The run spawns samtools flagstat <path> and captures stdout. Results are parsed and stored in run history.
Output metrics
samtools flagstat counts reads in each category defined by the SAM bitwise FLAG field. Each count is reported twice: reads that pass QC filters and reads that fail them (the latter shown in parentheses).

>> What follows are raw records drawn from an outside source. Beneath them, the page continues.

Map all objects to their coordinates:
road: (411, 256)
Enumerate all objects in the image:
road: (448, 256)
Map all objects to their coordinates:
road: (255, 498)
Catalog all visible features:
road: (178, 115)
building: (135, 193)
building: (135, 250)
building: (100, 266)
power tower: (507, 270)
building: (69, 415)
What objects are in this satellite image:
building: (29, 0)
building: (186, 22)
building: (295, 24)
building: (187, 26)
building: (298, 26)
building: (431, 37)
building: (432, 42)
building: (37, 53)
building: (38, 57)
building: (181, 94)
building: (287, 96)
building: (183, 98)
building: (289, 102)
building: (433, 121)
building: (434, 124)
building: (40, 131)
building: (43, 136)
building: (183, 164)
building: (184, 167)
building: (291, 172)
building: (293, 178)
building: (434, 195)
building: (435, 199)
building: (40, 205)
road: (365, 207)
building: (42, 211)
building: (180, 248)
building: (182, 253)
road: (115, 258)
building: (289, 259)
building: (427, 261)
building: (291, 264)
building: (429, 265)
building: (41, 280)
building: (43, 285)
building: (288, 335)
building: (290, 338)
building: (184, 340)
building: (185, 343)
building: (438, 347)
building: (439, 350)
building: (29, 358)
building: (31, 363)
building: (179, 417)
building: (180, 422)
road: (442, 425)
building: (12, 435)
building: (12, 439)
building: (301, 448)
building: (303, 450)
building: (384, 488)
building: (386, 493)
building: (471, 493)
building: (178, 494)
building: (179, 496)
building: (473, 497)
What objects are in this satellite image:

| Metric | FLAG bits | Description |
|---|---|---|
| Total reads | — | All records in the file (QC-passed + QC-failed) |
| Mapped | 0x4 unset | Reads with at least one reported alignment |
| Mapped % | — | Mapped / total × 100 |
| Duplicates | 0x400 | Reads marked as optical or PCR duplicate |
| Properly paired | 0x2 | Both mates aligned, within expected distance and orientation |
| Secondary | 0x100 | Alternative alignments for multi-mapping reads |
| Supplementary | 0x800 | Chimeric alignments (e.g., from structural variant evidence) |
| Paired in sequencing | 0x1 | Reads from paired-end library |
| Read 1 | 0x40 | First mate in a pair |
| Read 2 | 0x80 | Second mate in a pair |
Interpreting results
| Metric | Good range | Concern |
|---|---|---|
| Mapped % | ≥ 95% (WGS human) | < 80% may indicate wrong reference, contamination, or damaged library |
| Properly paired % | Close to mapping rate | Large gap may indicate structural rearrangements or library quality issues |
| Duplicate % | < 20% (WGS) | > 40% suggests over-amplification; may bias variant calling and coverage |
| Secondary | Low (< 5%) | High secondary counts mean many reads map to multiple locations |
Duplicate rate context
Duplicate percentages are expected to be higher for:
- Amplicon sequencing (by design)
- Very low-input libraries
- High-depth targeted panels
For whole-genome or whole-exome, 10–25% is typical. Above 40% is worth investigating.